Mon 02-08-2021 22:40 PM
NEW YORK, 2nd August, 2021 (WAM) -- The World Health Organisation (WHO) and the UN Children’s Fund (UNICEF) today issued a joint statement highlighting the importance of prioritising breastfeeding-friendly environments for mothers and babies, including ensuring healthcare workers have the resources and information they need to effectively support mothers to breastfeed.
Marking World Breastfeeding Week 2021, the statement said that "Initiation of breastfeeding within the first hour of birth, followed by exclusive breastfeeding for six months and continued breastfeeding for up to two years or beyond offer a powerful line of defence against all forms of child malnutrition, including wasting and obesity. Breastfeeding also acts as babies’ first vaccine, protecting them against many common childhood illnesses."
"While there has been progress in breastfeeding rates in the last four decades – with a 50 per cent increase in the prevalence of exclusive breastfeeding globally – the COVID-19 pandemic highlights the fragility of those gains."

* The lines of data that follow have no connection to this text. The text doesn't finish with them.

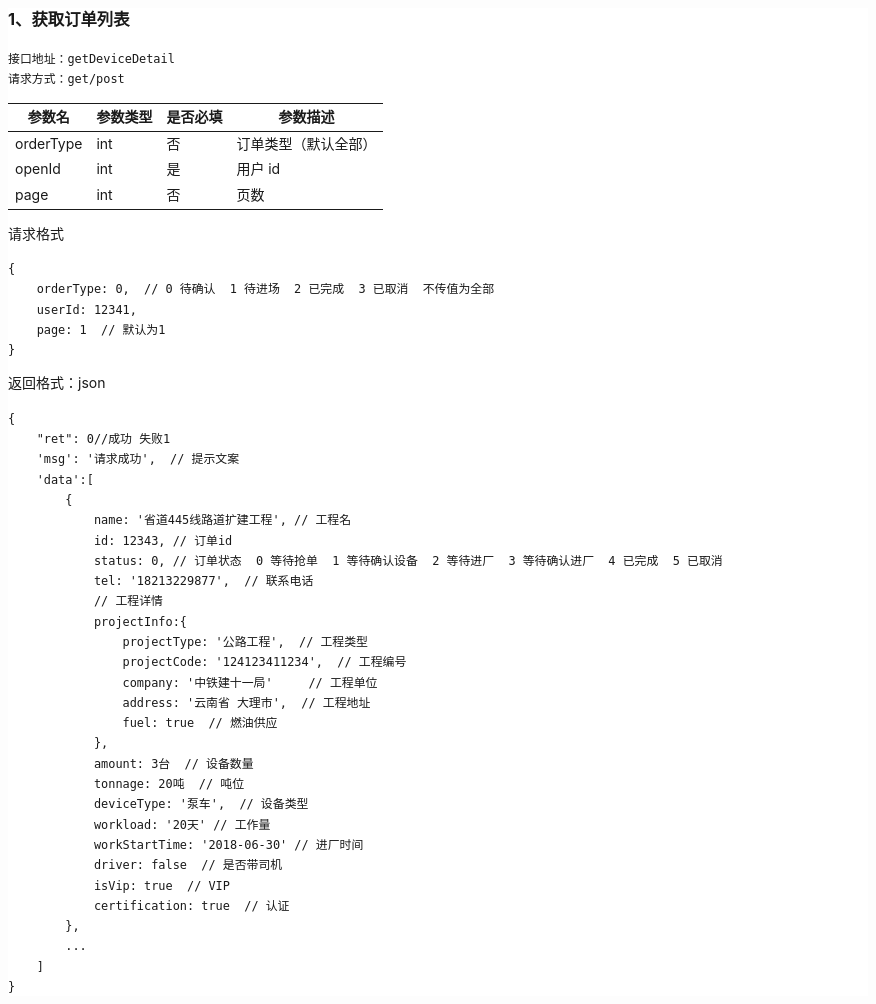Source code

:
```
```

### 1、获取订单列表

```
接口地址：getDeviceDetail
请求方式：get/post
```

| 参数名    | 参数类型 | 是否必填 | 参数描述             |
| --------- | -------- | -------- | -------------------- |
| orderType | int      | 否       | 订单类型（默认全部） |
| openId    | int      | 是       | 用户 id              |
| page      | int      | 否       | 页数                 |

请求格式

```
{
    orderType: 0,  // 0 待确认  1 待进场  2 已完成  3 已取消  不传值为全部
    userId: 12341,
    page: 1  // 默认为1
}
```

返回格式：json

```
{
    "ret": 0//成功 失败1
    'msg': '请求成功',  // 提示文案
    'data':[
        {
            name: '省道445线路道扩建工程', // 工程名
            id: 12343, // 订单id
            status: 0, // 订单状态  0 等待抢单  1 等待确认设备  2 等待进厂  3 等待确认进厂  4 已完成  5 已取消
            tel: '18213229877',  // 联系电话
            // 工程详情
            projectInfo:{
                projectType: '公路工程',  // 工程类型
                projectCode: '124123411234',  // 工程编号
                company: '中铁建十一局'     // 工程单位
                address: '云南省 大理市',  // 工程地址
                fuel: true  // 燃油供应
            },
            amount: 3台  // 设备数量
            tonnage: 20吨  // 吨位
            deviceType: '泵车',  // 设备类型
            workload: '20天' // 工作量
            workStartTime: '2018-06-30' // 进厂时间
            driver: false  // 是否带司机
            isVip: true  // VIP
            certification: true  // 认证
        },
        ...
    ]
}
```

The statement explained that the UN Food Systems Summit in September and the Tokyo Nutrition for Growth Summit in December will provide governments, donors, civil society and the private sector with the opportunity to make smart investments and commitments to tackle the global malnutrition crisis – including protecting, promoting and supporting breastfeeding – through stronger policies, programmes and actions.
"In many countries, the pandemic has caused significant disruptions in breastfeeding support services, while increasing the risk of food insecurity and malnutrition.

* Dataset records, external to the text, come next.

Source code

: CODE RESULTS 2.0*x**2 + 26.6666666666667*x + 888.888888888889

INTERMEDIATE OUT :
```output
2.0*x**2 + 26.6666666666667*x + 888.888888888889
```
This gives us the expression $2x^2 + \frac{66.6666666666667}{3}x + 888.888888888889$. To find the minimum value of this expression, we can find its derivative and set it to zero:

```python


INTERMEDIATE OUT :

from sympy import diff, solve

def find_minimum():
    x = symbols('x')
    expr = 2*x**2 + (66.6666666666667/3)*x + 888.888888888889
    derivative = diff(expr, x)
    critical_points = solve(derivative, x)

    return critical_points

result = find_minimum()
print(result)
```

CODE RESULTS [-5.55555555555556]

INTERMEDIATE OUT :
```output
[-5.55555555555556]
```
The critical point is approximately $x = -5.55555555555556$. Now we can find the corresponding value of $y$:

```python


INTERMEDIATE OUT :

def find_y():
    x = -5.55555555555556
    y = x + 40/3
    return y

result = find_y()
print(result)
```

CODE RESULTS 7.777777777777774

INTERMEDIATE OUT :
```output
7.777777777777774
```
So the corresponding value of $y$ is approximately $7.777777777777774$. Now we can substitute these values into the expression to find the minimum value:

"Several countries have reported that producers of baby foods have compounded these risks by invoking unfounded fears that breastfeeding can transmit COVID-19 and marketing their products as a safer alternative to breastfeeding," the statement explained, and called for the vaccination of nursing mothers, and called on mothers who are suspected or confirmed of having COVID-19 to continue breastfeeding.